De heer Verhagen (CDA):

Ik zou, in aanvulling op de door mevrouw Vos gevraagde informatie, in die brief ook graag informatie ontvangen over de rol van Macedonië en de problemen bij de grensovergang, de gevolgen van de opstelling van Macedonië voor dit conflict en over onze relatie met Macedonië.

Mevrouw Vos (GroenLinks):

Die aanvulling lijkt mij uitstekend. Ik sluit mij ook graag aan bij het voorstel van mevrouw De Boer om in een procedurevergadering verder te spreken over een mogelijk tijdstip.

De voorzitter:

Ik stel voor, alvast het stenogram van dit gedeelte van de vergadering door te geleiden naar het kabinet, opdat het kabinet op de hoogte is van hetgeen u aan het voorbereiden bent. Dat lijkt mij nuttig.

Daartoe wordt besloten.

De voorzitter:

Het woord is aan de heer Passtoors.

De heer Passtoors (VVD):

Afgelopen donderdag hebben wij vergaderd over het aanwijzen van speciaal beschermde zones in het kader van de Europese vogelrichtlijn. Samen met de collega van het CDA verzoek ik u, voorzitter, het verslag van dat overleg nog deze week op de agenda te plaatsen. Het kabinet moet namelijk snel duidelijkheid daarover hebben, gezien de tijdsklem waarin het zit.

De voorzitter:

Ik zal daarover op een later tijdstip een voorstel doen.

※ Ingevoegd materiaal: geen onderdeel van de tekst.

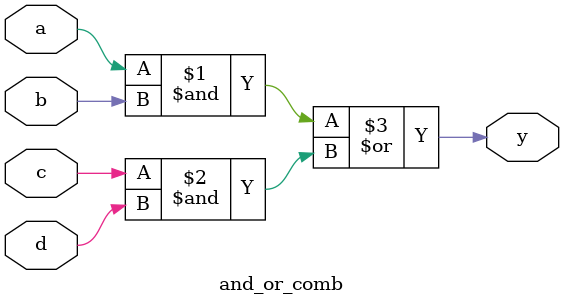
<source format=sv>
module and_or_comb(
    output y,
    input a,
    input b,
    input c,
    input d
);
    assign y = (a & b) | (c & d);  // AND-OR combination
endmodule

</source>
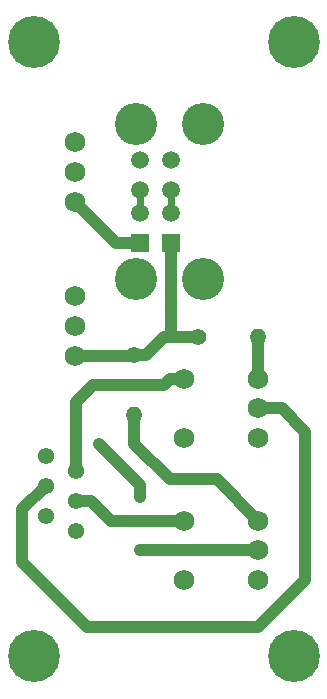
<source format=gbr>
%TF.GenerationSoftware,KiCad,Pcbnew,(5.1.6-0-10_14)*%
%TF.CreationDate,2020-08-18T03:36:25-05:00*%
%TF.ProjectId,Remote,52656d6f-7465-42e6-9b69-6361645f7063,rev?*%
%TF.SameCoordinates,Original*%
%TF.FileFunction,Copper,L1,Top*%
%TF.FilePolarity,Positive*%
%FSLAX46Y46*%
G04 Gerber Fmt 4.6, Leading zero omitted, Abs format (unit mm)*
G04 Created by KiCad (PCBNEW (5.1.6-0-10_14)) date 2020-08-18 03:36:25*
%MOMM*%
%LPD*%
G01*
G04 APERTURE LIST*
%TA.AperFunction,ComponentPad*%
%ADD10C,1.750000*%
%TD*%
%TA.AperFunction,ComponentPad*%
%ADD11C,4.400000*%
%TD*%
%TA.AperFunction,ComponentPad*%
%ADD12R,1.500000X1.500000*%
%TD*%
%TA.AperFunction,ComponentPad*%
%ADD13C,1.500000*%
%TD*%
%TA.AperFunction,ComponentPad*%
%ADD14C,3.570000*%
%TD*%
%TA.AperFunction,ComponentPad*%
%ADD15C,1.381000*%
%TD*%
%TA.AperFunction,ComponentPad*%
%ADD16O,1.400000X1.400000*%
%TD*%
%TA.AperFunction,ComponentPad*%
%ADD17C,1.400000*%
%TD*%
%TA.AperFunction,ViaPad*%
%ADD18C,0.600000*%
%TD*%
%TA.AperFunction,Conductor*%
%ADD19C,1.000000*%
%TD*%
%TA.AperFunction,Conductor*%
%ADD20C,0.600000*%
%TD*%
G04 APERTURE END LIST*
D10*
%TO.P,U4,3*%
%TO.N,5VB*%
X129536000Y-110592000D03*
%TO.P,U4,1*%
%TO.N,12ish-Rmt*%
X129536000Y-105512000D03*
%TO.P,U4,2*%
%TO.N,Com-Rmt*%
X129536000Y-108052000D03*
%TD*%
D11*
%TO.P,H4,1*%
%TO.N,N/C*%
X126036000Y-97052000D03*
%TD*%
%TO.P,H3,1*%
%TO.N,N/C*%
X148036000Y-97052000D03*
%TD*%
%TO.P,H2,1*%
%TO.N,N/C*%
X126036000Y-149052000D03*
%TD*%
%TO.P,H1,1*%
%TO.N,N/C*%
X148036000Y-149052000D03*
%TD*%
D10*
%TO.P,U3,3*%
%TO.N,5VA*%
X129536000Y-123592000D03*
%TO.P,U3,1*%
%TO.N,12ish-Rmt*%
X129536000Y-118512000D03*
%TO.P,U3,2*%
%TO.N,Com-Rmt*%
X129536000Y-121052000D03*
%TD*%
%TO.P,RP2,4*%
%TO.N,Com-Rmt*%
X138786000Y-130552000D03*
%TO.P,RP2,5*%
%TO.N,Auto_Man-Rmt*%
X138786000Y-125552000D03*
%TO.P,RP2,1*%
%TO.N,Com-Rmt*%
X145036000Y-130552000D03*
%TO.P,RP2,3*%
%TO.N,Net-(R5-Pad2)*%
X145036000Y-125552000D03*
%TO.P,RP2,2*%
%TO.N,Color-Rmt*%
X145036000Y-128052000D03*
%TD*%
%TO.P,RP1,4*%
%TO.N,Com-Rmt*%
X138786000Y-142552000D03*
%TO.P,RP1,5*%
%TO.N,On_Off-Rmt*%
X138786000Y-137552000D03*
%TO.P,RP1,1*%
%TO.N,Com-Rmt*%
X145036000Y-142552000D03*
%TO.P,RP1,3*%
%TO.N,Net-(R4-Pad2)*%
X145036000Y-137552000D03*
%TO.P,RP1,2*%
%TO.N,Brightness-Rmt*%
X145036000Y-140052000D03*
%TD*%
D12*
%TO.P,J8,A1*%
%TO.N,5VB*%
X135036000Y-114052000D03*
D13*
%TO.P,J8,A2*%
%TO.N,Net-(J8-PadA2)*%
X135036000Y-111552000D03*
%TO.P,J8,A3*%
X135036000Y-109552000D03*
%TO.P,J8,A4*%
%TO.N,Com-Rmt*%
X135036000Y-107052000D03*
D12*
%TO.P,J8,B1*%
%TO.N,5VA*%
X137656000Y-114052000D03*
D13*
%TO.P,J8,B2*%
%TO.N,Net-(J8-PadB2)*%
X137656000Y-111552000D03*
%TO.P,J8,B3*%
X137656000Y-109552000D03*
%TO.P,J8,B4*%
%TO.N,Com-Rmt*%
X137666000Y-107052000D03*
D14*
%TO.P,J8,MH1*%
%TO.N,Net-(J8-PadMH1)*%
X140366000Y-117122000D03*
%TO.P,J8,MH2*%
%TO.N,Net-(J8-PadMH2)*%
X140366000Y-103982000D03*
%TO.P,J8,MH3*%
%TO.N,Net-(J8-PadMH3)*%
X134686000Y-103982000D03*
%TO.P,J8,MH4*%
%TO.N,Net-(J8-PadMH4)*%
X134686000Y-117122000D03*
%TD*%
D15*
%TO.P,J5,1*%
%TO.N,Brightness-Rmt*%
X127036000Y-132052000D03*
%TO.P,J5,2*%
%TO.N,Auto_Man-Rmt*%
X129576000Y-133322000D03*
%TO.P,J5,3*%
%TO.N,Color-Rmt*%
X127036000Y-134592000D03*
%TO.P,J5,4*%
%TO.N,On_Off-Rmt*%
X129576000Y-135862000D03*
%TO.P,J5,5*%
%TO.N,12ish-Rmt*%
X127036000Y-137132000D03*
%TO.P,J5,6*%
%TO.N,Com-Rmt*%
X129576000Y-138402000D03*
%TD*%
D16*
%TO.P,R5,2*%
%TO.N,Net-(R5-Pad2)*%
X145036000Y-122052000D03*
D17*
%TO.P,R5,1*%
%TO.N,5VA*%
X139956000Y-122052000D03*
%TD*%
D16*
%TO.P,R4,2*%
%TO.N,Net-(R4-Pad2)*%
X134536000Y-128632000D03*
D17*
%TO.P,R4,1*%
%TO.N,5VA*%
X134536000Y-123552000D03*
%TD*%
D18*
%TO.N,Brightness-Rmt*%
X135036000Y-140052000D03*
X135036000Y-135552000D03*
X135036000Y-135552000D03*
X131536000Y-131052000D03*
%TD*%
D19*
%TO.N,Com-Rmt*%
X129536000Y-138442000D02*
X129576000Y-138402000D01*
%TO.N,Brightness-Rmt*%
X145036000Y-140052000D02*
X135036000Y-140052000D01*
X135036000Y-140052000D02*
X135036000Y-140052000D01*
X135036000Y-135552000D02*
X135036000Y-134552000D01*
X135036000Y-134552000D02*
X131536000Y-131052000D01*
X131536000Y-131052000D02*
X131536000Y-131052000D01*
%TO.N,Color-Rmt*%
X149036000Y-130052000D02*
X147036000Y-128052000D01*
X149036000Y-142552000D02*
X149036000Y-130052000D01*
X127036000Y-134592000D02*
X125036000Y-136592000D01*
X145036000Y-146552000D02*
X149036000Y-142552000D01*
X125036000Y-141052000D02*
X130536000Y-146552000D01*
X147036000Y-128052000D02*
X145036000Y-128052000D01*
X130536000Y-146552000D02*
X145036000Y-146552000D01*
X125036000Y-136592000D02*
X125036000Y-141052000D01*
%TO.N,On_Off-Rmt*%
X129576000Y-135862000D02*
X130846000Y-135862000D01*
X132536000Y-137552000D02*
X138786000Y-137552000D01*
X130846000Y-135862000D02*
X132536000Y-137552000D01*
%TO.N,Auto_Man-Rmt*%
X138786000Y-125552000D02*
X137536000Y-125552000D01*
X137536000Y-125552000D02*
X137036000Y-126052000D01*
X137036000Y-126052000D02*
X131036000Y-126052000D01*
X129576000Y-127512000D02*
X129576000Y-133322000D01*
X131036000Y-126052000D02*
X129576000Y-127512000D01*
%TO.N,Net-(R4-Pad2)*%
X134536000Y-128632000D02*
X134536000Y-131052000D01*
X134536000Y-131052000D02*
X137536000Y-134052000D01*
X141536000Y-134052000D02*
X145036000Y-137552000D01*
X137536000Y-134052000D02*
X141536000Y-134052000D01*
%TO.N,5VA*%
X134496000Y-123592000D02*
X134536000Y-123552000D01*
X129536000Y-123592000D02*
X134496000Y-123592000D01*
X134536000Y-123552000D02*
X135536000Y-123552000D01*
X135536000Y-123552000D02*
X137036000Y-122052000D01*
X137656000Y-121672000D02*
X138036000Y-122052000D01*
X137656000Y-114052000D02*
X137656000Y-121672000D01*
X138036000Y-122052000D02*
X140036000Y-122052000D01*
X137036000Y-122052000D02*
X138036000Y-122052000D01*
%TO.N,Net-(R5-Pad2)*%
X145036000Y-122052000D02*
X145036000Y-125552000D01*
%TO.N,5VB*%
X129536000Y-110592000D02*
X132996000Y-114052000D01*
X132996000Y-114052000D02*
X135036000Y-114052000D01*
D20*
%TO.N,Net-(J8-PadA2)*%
X135036000Y-109552000D02*
X135036000Y-111552000D01*
%TO.N,Net-(J8-PadB2)*%
X137656000Y-109552000D02*
X137656000Y-111552000D01*
%TD*%
M02*

</source>
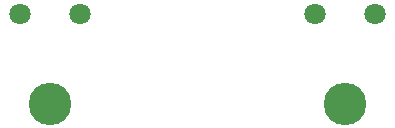
<source format=gbr>
%TF.GenerationSoftware,Altium Limited,Altium Designer,24.10.1 (45)*%
G04 Layer_Color=0*
%FSLAX45Y45*%
%MOMM*%
%TF.SameCoordinates,A6A100A0-8C7F-4B02-B864-72EC464A77B6*%
%TF.FilePolarity,Positive*%
%TF.FileFunction,NonPlated,1,2,NPTH,Drill*%
%TF.Part,Single*%
G01*
G75*
%TA.AperFunction,ComponentDrill*%
%ADD57C,3.60000*%
%ADD58C,1.80000*%
D57*
X1250000Y1575000D02*
D03*
X-1250000Y1575000D02*
D03*
D58*
X1504000Y2337000D02*
D03*
X996000D02*
D03*
X-1504000Y2337000D02*
D03*
X-996000D02*
D03*
%TF.MD5,f758d39c089e6540afef3b484683e988*%
M02*

</source>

Het woord is aan de heer Geluk.

De heer Geluk (VVD):

Voorzitter! Deze week hebben wij het algemeen overleg over de gewasbeschermingsmiddelen. Ik zou u willen vragen tijd te reserveren om het verslag van dit AO nog deze week op de agenda te plaatsen, zodat wij ook nog deze week kunnen stemmen. De argumentatie daarvoor is dat het voorjaar niet wacht op de beslissingen die wij in de Kamer zullen nemen.

De voorzitter:

U wilt zeggen dat de Tweede Kamer ook seizoenarbeid heeft! Ook hierover zal ik op een later tijdstip een voorstel doen.

Het woord is aan de heer Schoenmakers.

De heer Schoenmakers (PvdA):

Voorzitter! Wij hebben vorige week donderdag overleg gevoerd met de minister van VROM over het recreatiegebied Vlietland. Wij vragen u te bevorderen dat het verslag op de agenda wordt geplaatst. Een tijdstip na het reces is voor ons geen bezwaar.

De voorzitter:

Ik zal ook daarover later een voorstel doen, indachtig uw verzoek.

Op verzoek van de vaste commissie voor Economische Zaken zullen wij vandaag niet stemmen over het wetsvoorstel Wijziging van de Wet Fonds economische structuurversterking (26842), maar stellen wij dat uit tot na de behandeling van de Voorjaarsnota.